Poems about the pain of rejection provide the key explanatory link. In ‘hungry’, a junk-food-loving boyfriend refuses the narrator’s homemade apple pie, while in ‘thin’, a casual partner leaves in the night, and the narrator tries to recover his memory by picking used condoms out of the trash.

I can’t smell him, only
an abstraction.

These admissions of vulnerability and strangeness point to another of Jackson’s strengths: she is not afraid to look like a flower child, a pervert or a dork.

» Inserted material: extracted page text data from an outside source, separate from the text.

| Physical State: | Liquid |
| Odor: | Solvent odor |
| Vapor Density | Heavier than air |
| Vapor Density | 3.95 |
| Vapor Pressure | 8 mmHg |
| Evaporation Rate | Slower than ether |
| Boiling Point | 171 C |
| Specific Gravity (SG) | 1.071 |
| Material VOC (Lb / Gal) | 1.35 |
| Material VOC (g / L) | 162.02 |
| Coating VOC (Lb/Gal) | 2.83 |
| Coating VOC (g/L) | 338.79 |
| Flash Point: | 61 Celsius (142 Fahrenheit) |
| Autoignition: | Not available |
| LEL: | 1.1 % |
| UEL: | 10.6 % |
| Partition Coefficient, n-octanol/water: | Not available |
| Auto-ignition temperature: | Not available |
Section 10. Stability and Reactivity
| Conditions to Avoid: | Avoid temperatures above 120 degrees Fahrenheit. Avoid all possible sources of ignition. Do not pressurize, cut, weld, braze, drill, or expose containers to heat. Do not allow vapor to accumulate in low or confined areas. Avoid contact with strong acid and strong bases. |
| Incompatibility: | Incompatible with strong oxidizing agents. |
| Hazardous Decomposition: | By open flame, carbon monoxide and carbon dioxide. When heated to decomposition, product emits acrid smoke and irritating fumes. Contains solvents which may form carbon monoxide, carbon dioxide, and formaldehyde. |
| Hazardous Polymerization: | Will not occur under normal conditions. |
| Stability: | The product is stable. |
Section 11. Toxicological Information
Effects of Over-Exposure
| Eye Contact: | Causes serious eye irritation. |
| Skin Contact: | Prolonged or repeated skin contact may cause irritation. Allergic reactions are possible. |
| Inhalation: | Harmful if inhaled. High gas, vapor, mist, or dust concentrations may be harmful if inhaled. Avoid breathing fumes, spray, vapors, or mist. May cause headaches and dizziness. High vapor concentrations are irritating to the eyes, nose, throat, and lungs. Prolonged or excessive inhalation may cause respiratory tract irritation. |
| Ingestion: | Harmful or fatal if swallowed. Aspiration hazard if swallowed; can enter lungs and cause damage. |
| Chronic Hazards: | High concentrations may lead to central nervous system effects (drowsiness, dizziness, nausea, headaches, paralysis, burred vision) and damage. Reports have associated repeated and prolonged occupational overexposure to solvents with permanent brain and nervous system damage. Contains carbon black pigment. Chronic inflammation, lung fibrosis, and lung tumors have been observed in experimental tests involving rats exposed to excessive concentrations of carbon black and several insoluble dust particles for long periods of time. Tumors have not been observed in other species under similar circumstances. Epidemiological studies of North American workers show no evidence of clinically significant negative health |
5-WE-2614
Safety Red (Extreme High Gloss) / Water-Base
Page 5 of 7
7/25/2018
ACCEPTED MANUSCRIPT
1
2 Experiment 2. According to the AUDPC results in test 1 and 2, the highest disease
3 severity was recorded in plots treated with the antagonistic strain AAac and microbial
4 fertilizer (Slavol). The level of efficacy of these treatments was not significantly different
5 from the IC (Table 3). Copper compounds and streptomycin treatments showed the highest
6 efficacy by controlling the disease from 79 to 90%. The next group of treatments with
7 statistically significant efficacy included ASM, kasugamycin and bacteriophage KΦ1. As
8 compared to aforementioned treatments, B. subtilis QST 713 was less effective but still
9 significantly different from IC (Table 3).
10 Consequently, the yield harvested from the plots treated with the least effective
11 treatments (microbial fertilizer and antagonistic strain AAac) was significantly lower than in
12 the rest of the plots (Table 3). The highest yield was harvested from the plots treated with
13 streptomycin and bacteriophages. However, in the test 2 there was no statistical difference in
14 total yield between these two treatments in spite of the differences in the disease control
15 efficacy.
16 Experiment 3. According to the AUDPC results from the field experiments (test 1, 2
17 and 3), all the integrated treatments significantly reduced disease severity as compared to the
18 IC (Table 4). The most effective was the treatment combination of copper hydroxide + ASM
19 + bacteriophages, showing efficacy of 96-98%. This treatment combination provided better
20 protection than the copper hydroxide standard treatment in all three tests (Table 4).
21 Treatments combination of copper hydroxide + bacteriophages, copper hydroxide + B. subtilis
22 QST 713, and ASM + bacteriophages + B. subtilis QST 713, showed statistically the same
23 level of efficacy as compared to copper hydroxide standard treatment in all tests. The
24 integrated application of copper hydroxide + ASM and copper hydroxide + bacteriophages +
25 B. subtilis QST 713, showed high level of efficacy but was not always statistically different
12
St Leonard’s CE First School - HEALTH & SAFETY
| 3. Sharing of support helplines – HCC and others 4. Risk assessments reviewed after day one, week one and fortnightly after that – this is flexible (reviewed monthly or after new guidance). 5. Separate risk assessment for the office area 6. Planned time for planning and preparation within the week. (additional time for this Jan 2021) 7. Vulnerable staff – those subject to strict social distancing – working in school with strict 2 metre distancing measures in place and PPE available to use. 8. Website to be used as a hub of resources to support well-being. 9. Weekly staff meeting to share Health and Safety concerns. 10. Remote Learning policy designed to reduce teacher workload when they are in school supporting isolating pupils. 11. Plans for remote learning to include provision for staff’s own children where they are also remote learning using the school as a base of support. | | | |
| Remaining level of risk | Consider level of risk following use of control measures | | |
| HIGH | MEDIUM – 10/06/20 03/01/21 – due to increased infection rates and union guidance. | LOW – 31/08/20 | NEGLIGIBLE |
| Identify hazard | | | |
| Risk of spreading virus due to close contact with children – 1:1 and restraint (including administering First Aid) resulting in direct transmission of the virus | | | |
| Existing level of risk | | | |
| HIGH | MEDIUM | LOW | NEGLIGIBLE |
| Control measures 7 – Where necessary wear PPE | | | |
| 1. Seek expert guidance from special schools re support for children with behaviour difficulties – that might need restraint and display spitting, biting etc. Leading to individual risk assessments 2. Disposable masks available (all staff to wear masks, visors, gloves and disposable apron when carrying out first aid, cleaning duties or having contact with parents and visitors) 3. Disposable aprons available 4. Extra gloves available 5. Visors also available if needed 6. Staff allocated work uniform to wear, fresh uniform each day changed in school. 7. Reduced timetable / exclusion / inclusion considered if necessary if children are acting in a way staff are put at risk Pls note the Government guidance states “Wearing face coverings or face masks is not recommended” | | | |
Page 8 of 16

She titles a poem ‘Fly free’ and begins it with ‘FLY FREE Beautiful Bird FLY FREE’; hits on Charles Bukowski and Dylan Thomas (who don’t call back) in ‘Dylan Thomas’ and ‘Platform 10/10/09’; and touches her friends in public, not caring what people think (‘for Coraline’). This openness makes for a few new-agey moments (in addition to ‘Fly free’, there’s a poem titled ‘Talk to me, brother moon’, complete with sentient trees and sister sun), but the benefits of risk-taking more than make up for the cost of a few gambles that don’t quite come off.

The poem titles in Lemon Oil are often literal tags, or quotations taken directly from the text of the poem, but the best ones are playful: ‘q finger’ turns out to be a sensual daydream where fingers are named by the letters they touch on a qwerty keyboard, while a poem about the relationship between art and sexuality is entitled ‘Art for fuck’s sake’. ‘Nightstick’ turns out to be a critique of violent sexual imagery as used by the political left – can you really trust an activist who yells ‘FUCK YOU CUNT’ at a police officer?

There is also a good deal of playfulness in Jackson’s deft portraits of people, places and animals. Pretty women have

bed-curtain hair
candlestick laugher and art print kisses
(‘the washing bit’)

while in Melbourne in 2009

There’s a Nick Cave on every corner
in shock-black hair, hitching up his ill-fitting pants
(‘Nick Cave Wind’)

Willy wagtails wear ‘prim little aprons’ (‘necessary’); a gull ‘hang-glides/ on the white wind’ (‘on the white wind’); Federation Square is full of ‘Fuck Off architecture’ (‘Melbourne, August 2007’); among their other charms, white boys boast ‘Cleopatra-milk-bath hands’ (‘white boys’).

The narrative voice in Janet Jackson’s Lemon Oil speaks with humour, verve and curiosity, inviting the reader into a conversation about sex, identity politics, industrialism, environmentalism and what to do in Melbourne. You could have some beers with this voice on your back veranda, sit and talk for hours. I bet she makes fantastic mix tapes.